You are viewing a plain text version of this content. The canonical link for it is here.
Posted to user@pig.apache.org by James Kebinger <jk...@gmail.com> on 2009/12/09 00:12:22 UTC

CSV format loader

Hi all, I realized a week or two ago that PigStorage(',') wasn't adequate to
parse files that had commas embedded in properly CSV quoted fields.
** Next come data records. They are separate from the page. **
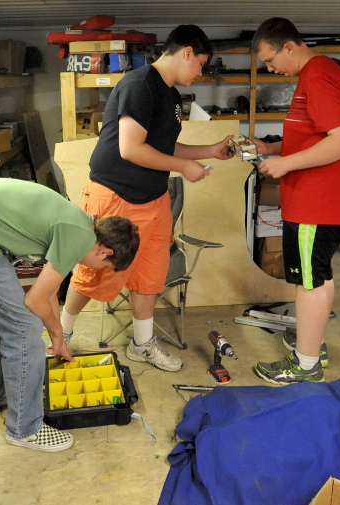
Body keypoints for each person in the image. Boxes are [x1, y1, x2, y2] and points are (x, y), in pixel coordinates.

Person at [60, 25, 234, 372]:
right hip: (117, 197)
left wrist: (210, 151)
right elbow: (130, 148)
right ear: (187, 52)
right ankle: (59, 333)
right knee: (95, 274)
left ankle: (142, 344)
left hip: (153, 200)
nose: (200, 73)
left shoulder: (169, 93)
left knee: (150, 275)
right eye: (200, 63)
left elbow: (162, 147)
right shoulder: (140, 85)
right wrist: (184, 167)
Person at [0, 178, 139, 452]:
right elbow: (35, 300)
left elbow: (49, 291)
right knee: (24, 330)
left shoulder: (83, 225)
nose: (98, 268)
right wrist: (55, 333)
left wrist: (60, 339)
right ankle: (24, 429)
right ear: (105, 251)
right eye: (105, 266)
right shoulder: (77, 239)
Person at [248, 18, 340, 384]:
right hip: (326, 198)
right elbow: (318, 135)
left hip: (317, 201)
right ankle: (312, 347)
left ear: (289, 47)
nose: (270, 69)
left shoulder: (316, 76)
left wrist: (285, 164)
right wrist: (275, 149)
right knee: (320, 275)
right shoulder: (321, 72)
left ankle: (306, 366)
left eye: (270, 60)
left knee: (308, 284)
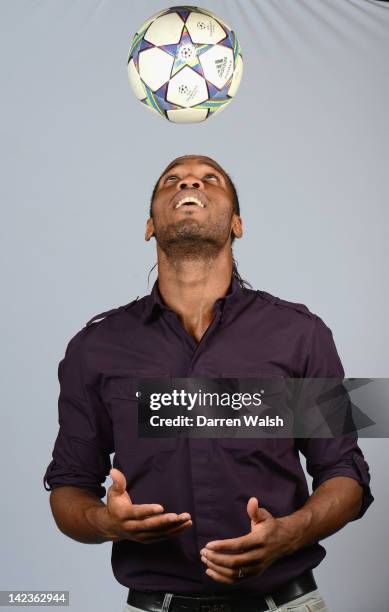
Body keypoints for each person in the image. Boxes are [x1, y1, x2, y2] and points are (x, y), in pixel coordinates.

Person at [43, 155, 373, 612]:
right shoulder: (94, 347)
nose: (190, 182)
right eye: (171, 180)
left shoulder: (302, 334)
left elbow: (346, 473)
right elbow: (68, 487)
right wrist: (106, 521)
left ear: (237, 223)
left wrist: (290, 532)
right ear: (149, 226)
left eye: (209, 179)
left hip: (285, 601)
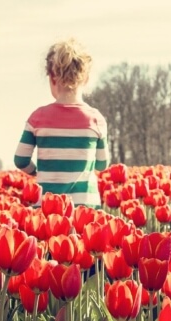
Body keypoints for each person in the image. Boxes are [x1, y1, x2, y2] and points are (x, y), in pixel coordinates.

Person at [14, 38, 110, 209]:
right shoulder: (95, 119)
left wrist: (37, 172)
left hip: (47, 206)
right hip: (85, 207)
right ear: (86, 78)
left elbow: (20, 160)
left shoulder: (38, 118)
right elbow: (103, 164)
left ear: (52, 78)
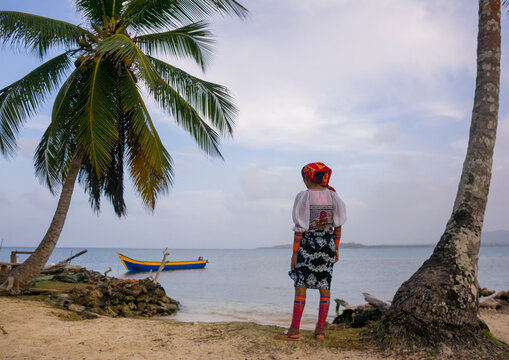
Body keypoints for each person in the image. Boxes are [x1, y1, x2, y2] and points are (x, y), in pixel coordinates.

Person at [274, 162, 346, 341]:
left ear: (307, 178)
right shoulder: (333, 196)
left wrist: (295, 253)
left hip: (308, 245)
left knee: (301, 286)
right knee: (325, 286)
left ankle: (294, 330)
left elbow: (300, 229)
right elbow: (338, 226)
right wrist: (336, 248)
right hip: (327, 245)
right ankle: (320, 331)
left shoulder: (304, 196)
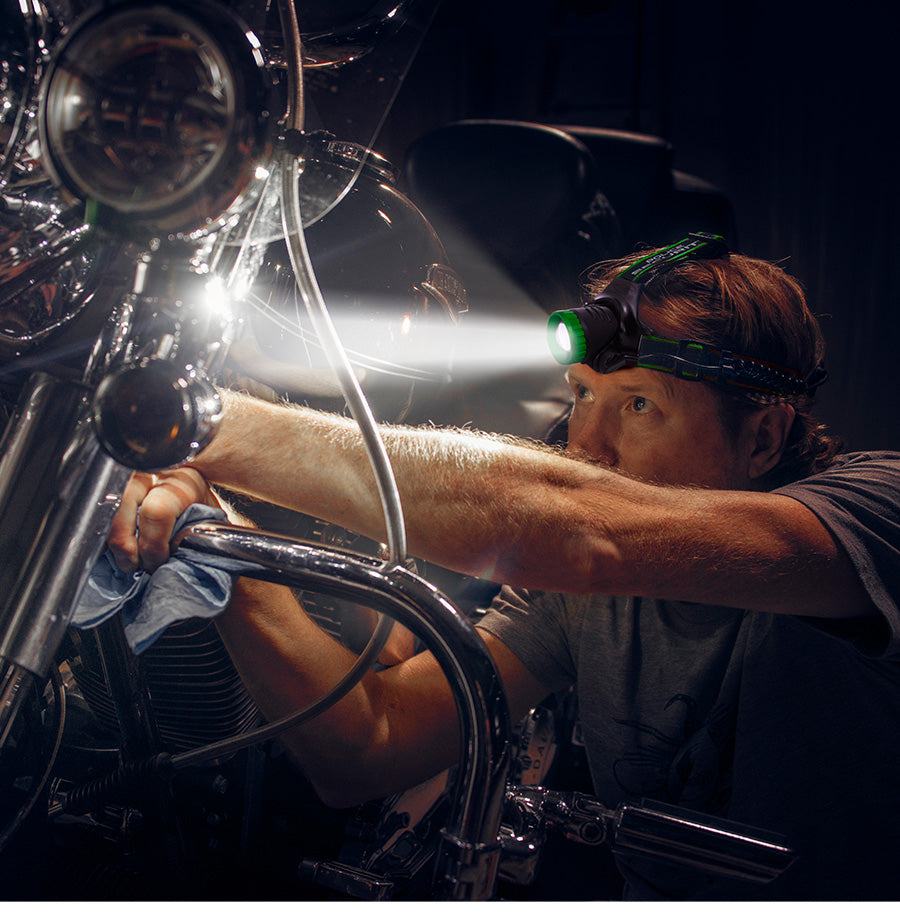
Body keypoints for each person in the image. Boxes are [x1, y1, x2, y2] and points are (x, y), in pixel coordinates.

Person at [107, 241, 900, 900]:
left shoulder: (872, 517)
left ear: (763, 438)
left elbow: (578, 526)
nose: (583, 445)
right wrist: (224, 549)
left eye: (637, 406)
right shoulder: (583, 598)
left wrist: (179, 416)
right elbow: (370, 746)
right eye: (581, 396)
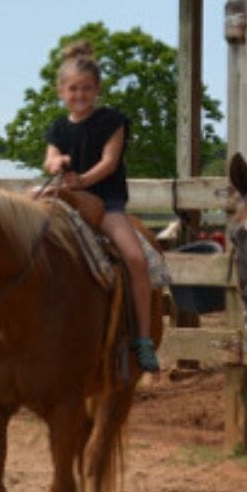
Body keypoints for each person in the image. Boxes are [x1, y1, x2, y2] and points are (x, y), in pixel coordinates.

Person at [43, 40, 159, 373]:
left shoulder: (112, 121)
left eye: (87, 89)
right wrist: (57, 164)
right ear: (61, 92)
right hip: (66, 198)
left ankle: (144, 338)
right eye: (74, 89)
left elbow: (110, 162)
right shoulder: (59, 128)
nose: (80, 95)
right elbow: (50, 158)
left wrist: (83, 179)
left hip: (105, 202)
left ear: (98, 90)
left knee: (136, 259)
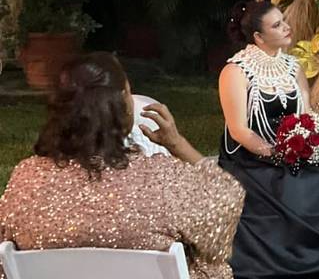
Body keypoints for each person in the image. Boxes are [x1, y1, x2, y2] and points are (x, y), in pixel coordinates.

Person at [0, 52, 243, 279]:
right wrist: (178, 144)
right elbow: (228, 198)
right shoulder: (163, 180)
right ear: (124, 107)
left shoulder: (27, 180)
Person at [218, 1, 319, 279]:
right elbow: (238, 130)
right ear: (258, 36)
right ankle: (291, 261)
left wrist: (310, 143)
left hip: (295, 150)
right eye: (277, 25)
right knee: (286, 186)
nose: (286, 27)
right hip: (250, 156)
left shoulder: (293, 66)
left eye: (284, 20)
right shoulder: (235, 71)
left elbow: (306, 113)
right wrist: (273, 153)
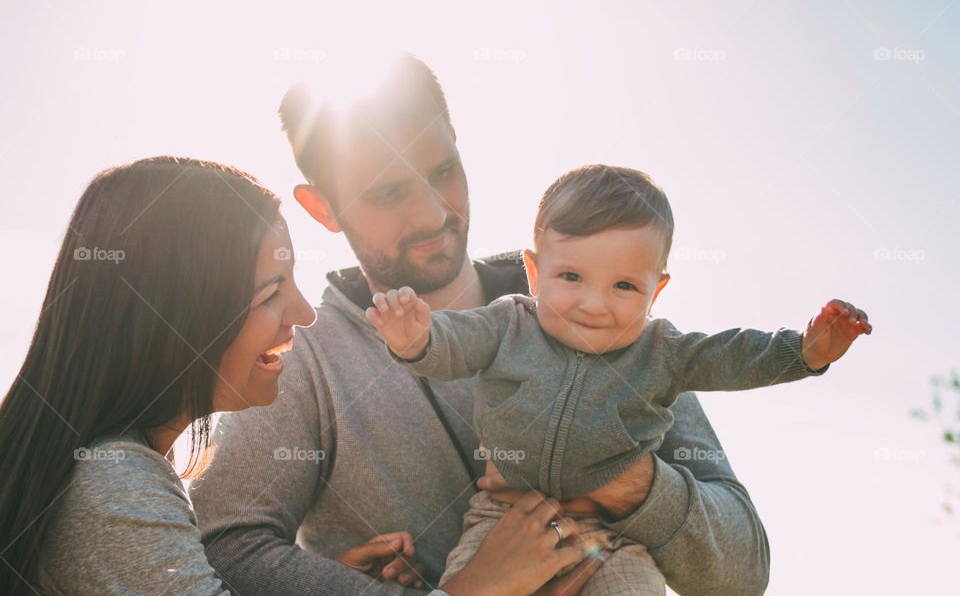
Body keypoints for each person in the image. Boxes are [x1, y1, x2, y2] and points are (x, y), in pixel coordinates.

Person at [191, 53, 781, 595]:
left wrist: (626, 482)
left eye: (443, 170)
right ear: (322, 208)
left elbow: (743, 573)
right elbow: (225, 548)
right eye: (389, 192)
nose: (431, 213)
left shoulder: (611, 317)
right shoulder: (303, 360)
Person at [367, 163, 872, 594]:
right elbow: (455, 342)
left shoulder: (663, 351)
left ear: (657, 291)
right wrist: (415, 339)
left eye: (625, 286)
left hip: (614, 538)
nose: (594, 304)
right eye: (571, 278)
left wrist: (802, 352)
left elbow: (732, 355)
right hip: (501, 517)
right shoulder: (510, 322)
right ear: (535, 272)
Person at [0, 156, 445, 594]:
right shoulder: (115, 486)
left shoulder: (107, 473)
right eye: (272, 292)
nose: (305, 314)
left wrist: (336, 581)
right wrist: (487, 578)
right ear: (177, 319)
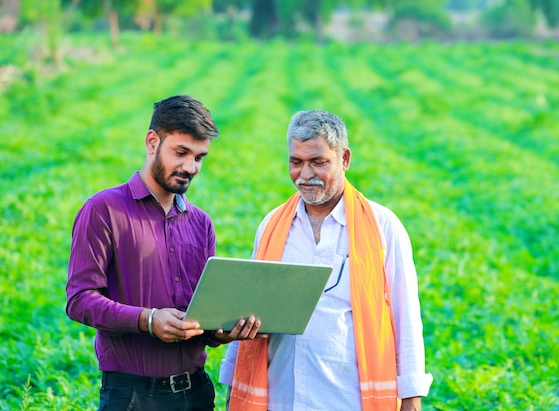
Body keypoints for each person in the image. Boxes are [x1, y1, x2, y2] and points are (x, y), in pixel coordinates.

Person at [219, 110, 433, 411]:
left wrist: (411, 400)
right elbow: (251, 306)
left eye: (318, 162)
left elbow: (405, 316)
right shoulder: (273, 225)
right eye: (296, 162)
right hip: (282, 397)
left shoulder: (383, 226)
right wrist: (232, 387)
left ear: (344, 159)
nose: (305, 175)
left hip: (348, 399)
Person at [66, 95, 263, 411]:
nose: (190, 167)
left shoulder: (201, 223)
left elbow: (200, 315)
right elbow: (79, 300)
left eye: (199, 158)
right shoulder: (103, 209)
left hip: (197, 392)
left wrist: (223, 330)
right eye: (181, 153)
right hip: (132, 396)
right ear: (152, 141)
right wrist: (148, 319)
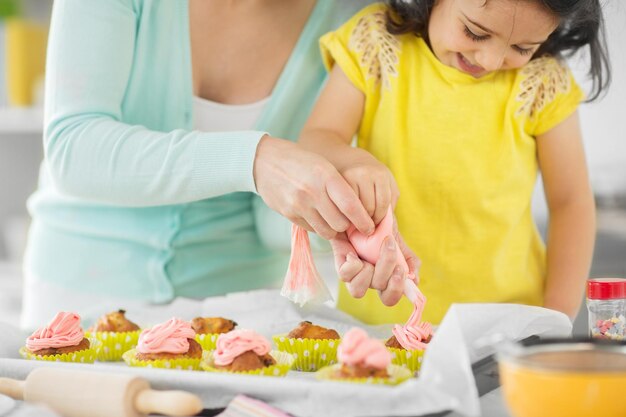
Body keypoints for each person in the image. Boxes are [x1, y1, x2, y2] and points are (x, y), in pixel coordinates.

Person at [21, 0, 399, 330]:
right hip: (78, 298)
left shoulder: (345, 22)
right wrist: (254, 159)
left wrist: (336, 217)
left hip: (237, 316)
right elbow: (74, 149)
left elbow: (268, 219)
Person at [299, 0, 611, 324]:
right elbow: (318, 138)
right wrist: (352, 161)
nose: (490, 60)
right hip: (377, 323)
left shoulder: (543, 81)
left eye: (522, 47)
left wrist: (556, 316)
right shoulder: (375, 42)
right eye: (475, 33)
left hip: (504, 328)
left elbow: (570, 202)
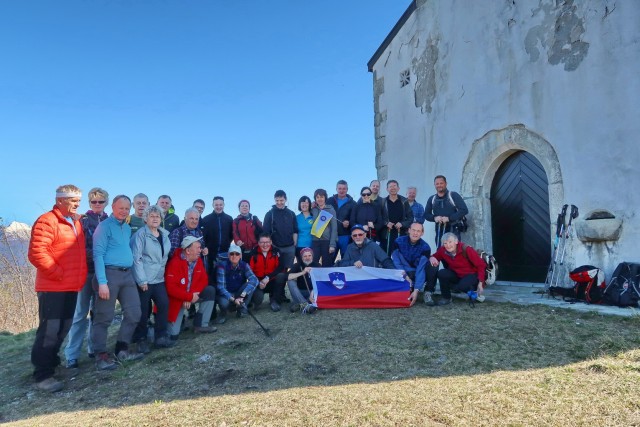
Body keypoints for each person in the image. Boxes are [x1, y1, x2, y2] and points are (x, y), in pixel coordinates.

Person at [28, 184, 87, 392]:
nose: (77, 204)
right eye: (73, 201)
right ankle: (42, 376)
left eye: (78, 201)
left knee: (63, 328)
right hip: (53, 286)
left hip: (71, 286)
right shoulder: (47, 221)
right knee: (49, 330)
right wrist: (58, 274)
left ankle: (53, 366)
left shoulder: (75, 222)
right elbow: (37, 253)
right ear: (60, 200)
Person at [91, 195, 144, 371]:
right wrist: (102, 282)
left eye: (127, 208)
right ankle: (101, 356)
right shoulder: (104, 227)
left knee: (134, 313)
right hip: (109, 275)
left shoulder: (127, 228)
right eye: (121, 207)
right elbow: (97, 254)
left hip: (127, 275)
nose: (124, 211)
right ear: (113, 207)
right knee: (103, 317)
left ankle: (122, 349)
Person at [64, 187, 108, 370]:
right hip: (86, 272)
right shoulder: (81, 220)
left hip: (103, 274)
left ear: (106, 203)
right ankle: (71, 354)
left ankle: (92, 348)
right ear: (89, 203)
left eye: (101, 201)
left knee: (97, 313)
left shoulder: (109, 220)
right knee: (80, 314)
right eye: (94, 201)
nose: (97, 205)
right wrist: (98, 255)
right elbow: (77, 245)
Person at [130, 205, 173, 352]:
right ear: (146, 218)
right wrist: (141, 280)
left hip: (159, 278)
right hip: (145, 279)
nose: (155, 219)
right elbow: (137, 258)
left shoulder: (164, 235)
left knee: (163, 304)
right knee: (143, 310)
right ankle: (140, 339)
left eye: (157, 216)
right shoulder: (141, 235)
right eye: (152, 216)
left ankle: (160, 336)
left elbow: (165, 256)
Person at [165, 236, 217, 339]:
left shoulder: (198, 261)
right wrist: (187, 297)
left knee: (209, 290)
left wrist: (192, 295)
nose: (200, 250)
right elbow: (170, 288)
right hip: (177, 300)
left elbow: (204, 280)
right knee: (173, 336)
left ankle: (201, 325)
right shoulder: (174, 263)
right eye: (197, 247)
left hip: (190, 295)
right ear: (188, 250)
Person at [429, 232, 486, 305]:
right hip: (457, 274)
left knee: (461, 286)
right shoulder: (443, 250)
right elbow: (435, 256)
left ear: (456, 241)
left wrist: (481, 283)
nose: (448, 245)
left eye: (450, 242)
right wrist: (432, 258)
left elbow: (481, 265)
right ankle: (446, 298)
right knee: (442, 273)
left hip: (471, 274)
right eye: (445, 243)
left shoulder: (467, 249)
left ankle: (474, 292)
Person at [391, 222, 438, 306]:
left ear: (422, 233)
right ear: (409, 230)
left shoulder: (426, 247)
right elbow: (396, 262)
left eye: (418, 231)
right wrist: (405, 276)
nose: (415, 233)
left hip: (416, 274)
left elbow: (421, 269)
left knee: (433, 265)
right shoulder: (398, 242)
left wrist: (417, 289)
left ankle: (427, 292)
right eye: (413, 230)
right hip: (402, 272)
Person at [215, 244, 259, 324]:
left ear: (240, 255)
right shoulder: (222, 266)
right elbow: (221, 288)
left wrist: (242, 295)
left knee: (250, 285)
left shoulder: (244, 265)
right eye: (232, 254)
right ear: (228, 255)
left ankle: (242, 310)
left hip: (239, 292)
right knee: (223, 303)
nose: (234, 256)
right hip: (227, 294)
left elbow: (254, 280)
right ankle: (223, 313)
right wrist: (233, 299)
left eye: (237, 254)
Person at [424, 175, 469, 247]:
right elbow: (426, 214)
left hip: (454, 229)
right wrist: (434, 218)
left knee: (454, 253)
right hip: (439, 230)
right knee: (440, 252)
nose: (439, 185)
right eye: (437, 184)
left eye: (441, 183)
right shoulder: (432, 199)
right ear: (434, 185)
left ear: (446, 183)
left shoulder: (453, 195)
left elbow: (464, 210)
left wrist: (449, 218)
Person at [263, 189, 298, 275]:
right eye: (277, 200)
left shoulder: (291, 213)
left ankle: (283, 286)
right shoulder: (269, 214)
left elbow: (295, 230)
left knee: (286, 271)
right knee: (276, 270)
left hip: (290, 247)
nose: (279, 202)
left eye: (281, 200)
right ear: (274, 200)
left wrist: (294, 244)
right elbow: (265, 232)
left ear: (285, 200)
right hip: (276, 247)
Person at [249, 233, 285, 311]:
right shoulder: (253, 253)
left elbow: (281, 267)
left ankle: (275, 300)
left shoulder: (276, 251)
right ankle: (253, 301)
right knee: (258, 300)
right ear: (258, 243)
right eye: (262, 242)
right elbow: (249, 272)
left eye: (267, 242)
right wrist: (258, 282)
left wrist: (268, 277)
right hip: (259, 282)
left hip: (272, 279)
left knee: (281, 276)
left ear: (271, 242)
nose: (265, 245)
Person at [201, 196, 234, 275]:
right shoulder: (206, 219)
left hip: (225, 253)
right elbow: (203, 236)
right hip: (210, 254)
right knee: (211, 276)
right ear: (213, 205)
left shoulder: (229, 219)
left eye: (220, 205)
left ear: (224, 205)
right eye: (216, 205)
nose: (218, 207)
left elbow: (231, 235)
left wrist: (226, 244)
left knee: (224, 275)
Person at [381, 180, 412, 256]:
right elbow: (378, 218)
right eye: (390, 186)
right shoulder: (382, 202)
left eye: (394, 186)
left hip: (401, 233)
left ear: (398, 188)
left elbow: (410, 217)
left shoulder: (404, 201)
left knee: (401, 256)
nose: (393, 188)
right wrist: (386, 223)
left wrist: (402, 224)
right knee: (387, 256)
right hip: (387, 234)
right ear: (387, 189)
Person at [328, 180, 356, 258]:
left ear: (347, 189)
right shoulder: (329, 201)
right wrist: (313, 204)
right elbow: (320, 208)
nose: (341, 190)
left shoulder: (353, 203)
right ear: (336, 189)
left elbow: (355, 219)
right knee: (329, 260)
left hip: (345, 236)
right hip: (332, 236)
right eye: (339, 188)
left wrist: (349, 222)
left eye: (344, 188)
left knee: (346, 260)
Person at [310, 188, 338, 267]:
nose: (320, 199)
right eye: (317, 197)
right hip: (315, 241)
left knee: (327, 264)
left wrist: (332, 244)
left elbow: (334, 228)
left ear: (325, 198)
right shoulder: (313, 209)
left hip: (327, 241)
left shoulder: (330, 210)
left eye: (321, 197)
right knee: (313, 264)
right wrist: (311, 206)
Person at [287, 247, 319, 314]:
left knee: (315, 296)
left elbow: (320, 281)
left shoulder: (317, 265)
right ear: (302, 257)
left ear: (312, 256)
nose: (307, 258)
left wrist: (312, 294)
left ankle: (299, 304)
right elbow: (288, 277)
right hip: (299, 292)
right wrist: (303, 272)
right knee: (290, 282)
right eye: (305, 256)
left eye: (309, 255)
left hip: (312, 292)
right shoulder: (297, 265)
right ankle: (305, 305)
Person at [295, 195, 314, 264]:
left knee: (311, 267)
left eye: (306, 203)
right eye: (302, 203)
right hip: (299, 246)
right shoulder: (296, 217)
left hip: (312, 245)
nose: (304, 204)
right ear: (300, 205)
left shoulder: (314, 217)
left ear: (309, 204)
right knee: (301, 267)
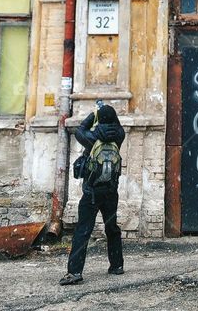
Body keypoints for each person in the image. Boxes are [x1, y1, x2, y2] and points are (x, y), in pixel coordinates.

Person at [60, 102, 125, 285]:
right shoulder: (119, 136)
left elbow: (80, 128)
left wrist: (93, 113)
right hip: (111, 192)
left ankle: (74, 272)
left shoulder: (90, 137)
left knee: (83, 231)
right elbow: (118, 126)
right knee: (112, 228)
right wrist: (108, 114)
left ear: (99, 119)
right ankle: (117, 265)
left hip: (92, 193)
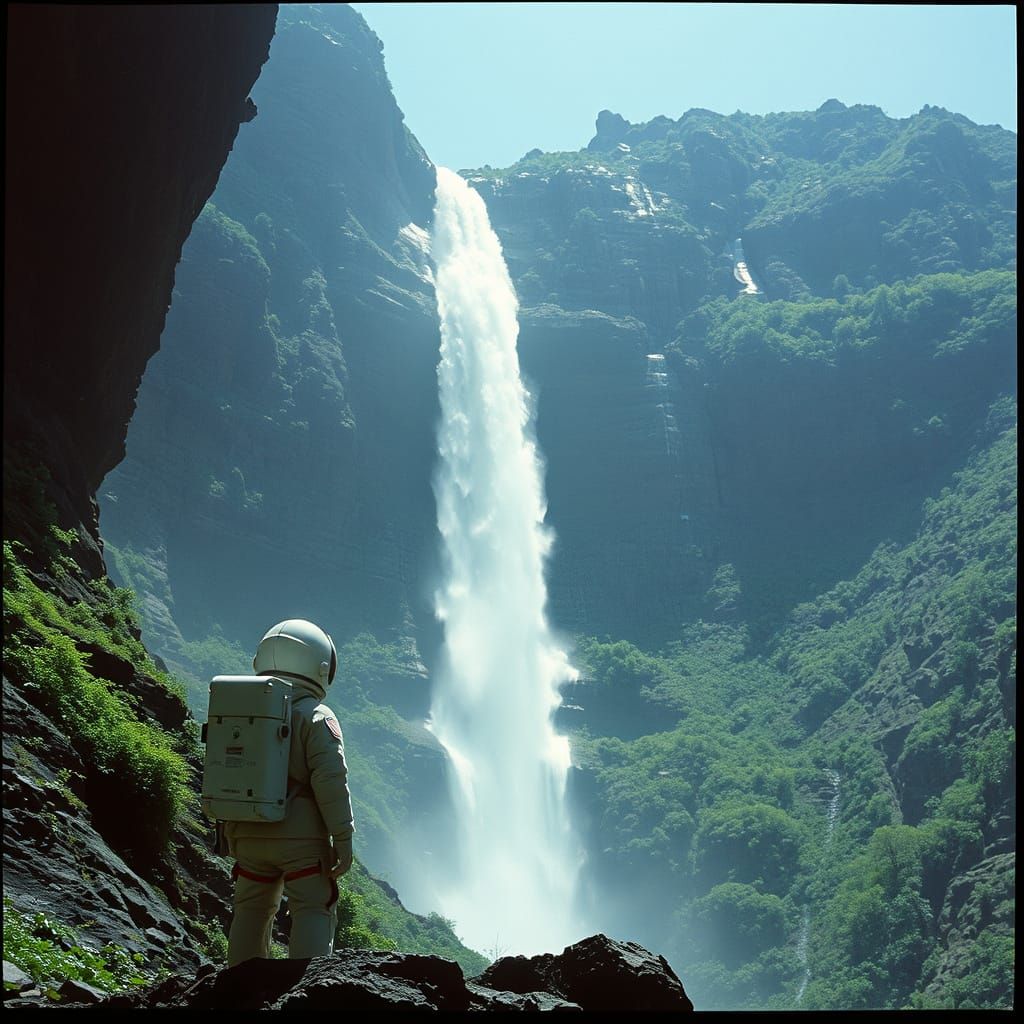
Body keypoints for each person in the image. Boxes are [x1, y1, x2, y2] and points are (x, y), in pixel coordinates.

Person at [224, 619, 355, 966]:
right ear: (321, 666)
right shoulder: (315, 715)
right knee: (314, 907)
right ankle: (305, 992)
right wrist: (342, 837)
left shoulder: (239, 707)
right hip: (301, 843)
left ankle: (238, 990)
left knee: (251, 910)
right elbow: (331, 780)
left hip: (247, 832)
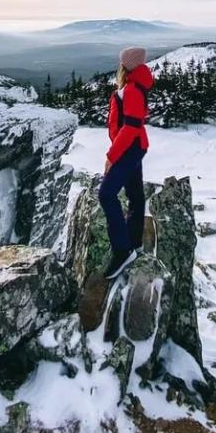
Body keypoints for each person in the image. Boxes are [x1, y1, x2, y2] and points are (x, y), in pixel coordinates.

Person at [98, 45, 154, 279]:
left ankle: (123, 250)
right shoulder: (136, 86)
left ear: (126, 65)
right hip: (136, 147)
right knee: (135, 194)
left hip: (130, 148)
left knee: (106, 194)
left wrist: (112, 156)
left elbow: (130, 127)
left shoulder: (131, 89)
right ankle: (134, 241)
I went ahead and built a CSV parser for pig 0.3 that deals with embedded
quotes (but not embedded newlines). Its up on github:
http://github.com/jkebinger/pig-user-defined-functions/tree/master/src/com/kebinger/pig/storage/

What I want to know is - is there interest in having this in the PiggyBank?
I'm happy to upgrade it to be compatible w/ the current pig version and
write some tests if there's interest.

thanks

-james

Re: CSV format loader

Posted by Matteo Nasi <ma...@gmail.com>.
yes  please, very useful ;-)


On Wed, Dec 9, 2009 at 2:03 AM, Amr Awadallah <aa...@cloudera.com> wrote:

> +1
>
>
> On 12/8/2009 5:02 PM, Alan Gates wrote:
>
>> Definitely.
>>
>> Alan.
>>
>> On Dec 8, 2009, at 3:12 PM, James Kebinger wrote:
>>
>> Hi all, I realized a week or two ago that PigStorage(',') wasn't adequate
>>> to
>>> parse files that had commas embedded in properly CSV quoted fields.
>>>
>>> I went ahead and built a CSV parser for pig 0.3 that deals with embedded
>>> quotes (but not embedded newlines). Its up on github:
>>>
>>> http://github.com/jkebinger/pig-user-defined-functions/tree/master/src/com/kebinger/pig/storage/
>>>
>>> What I want to know is - is there interest in having this in the
>>> PiggyBank?
>>> I'm happy to upgrade it to be compatible w/ the current pig version and
>>> write some tests if there's interest.
>>>
>>> thanks
>>>
>>> -james
>>>
>>
>>

Re: CSV format loader

Posted by Amr Awadallah <aa...@cloudera.com>.
+1

On 12/8/2009 5:02 PM, Alan Gates wrote:
> Definitely.
>
> Alan.
>
> On Dec 8, 2009, at 3:12 PM, James Kebinger wrote:
>
>> Hi all, I realized a week or two ago that PigStorage(',') wasn't 
>> adequate to
>> parse files that had commas embedded in properly CSV quoted fields.
>>
>> I went ahead and built a CSV parser for pig 0.3 that deals with embedded
>> quotes (but not embedded newlines). Its up on github:
>> http://github.com/jkebinger/pig-user-defined-functions/tree/master/src/com/kebinger/pig/storage/ 
>>
>>
>> What I want to know is - is there interest in having this in the 
>> PiggyBank?
>> I'm happy to upgrade it to be compatible w/ the current pig version and
>> write some tests if there's interest.
>>
>> thanks
>>
>> -james
>

Re: CSV format loader

Posted by Alan Gates <ga...@yahoo-inc.com>.
Definitely.

Alan.

On Dec 8, 2009, at 3:12 PM, James Kebinger wrote:

> Hi all, I realized a week or two ago that PigStorage(',') wasn't  
> adequate to
> parse files that had commas embedded in properly CSV quoted fields.
>
> I went ahead and built a CSV parser for pig 0.3 that deals with  
> embedded
> quotes (but not embedded newlines). Its up on github:
> http://github.com/jkebinger/pig-user-defined-functions/tree/master/src/com/kebinger/pig/storage/
>
> What I want to know is - is there interest in having this in the  
> PiggyBank?
> I'm happy to upgrade it to be compatible w/ the current pig version  
> and
> write some tests if there's interest.
>
> thanks
>
> -james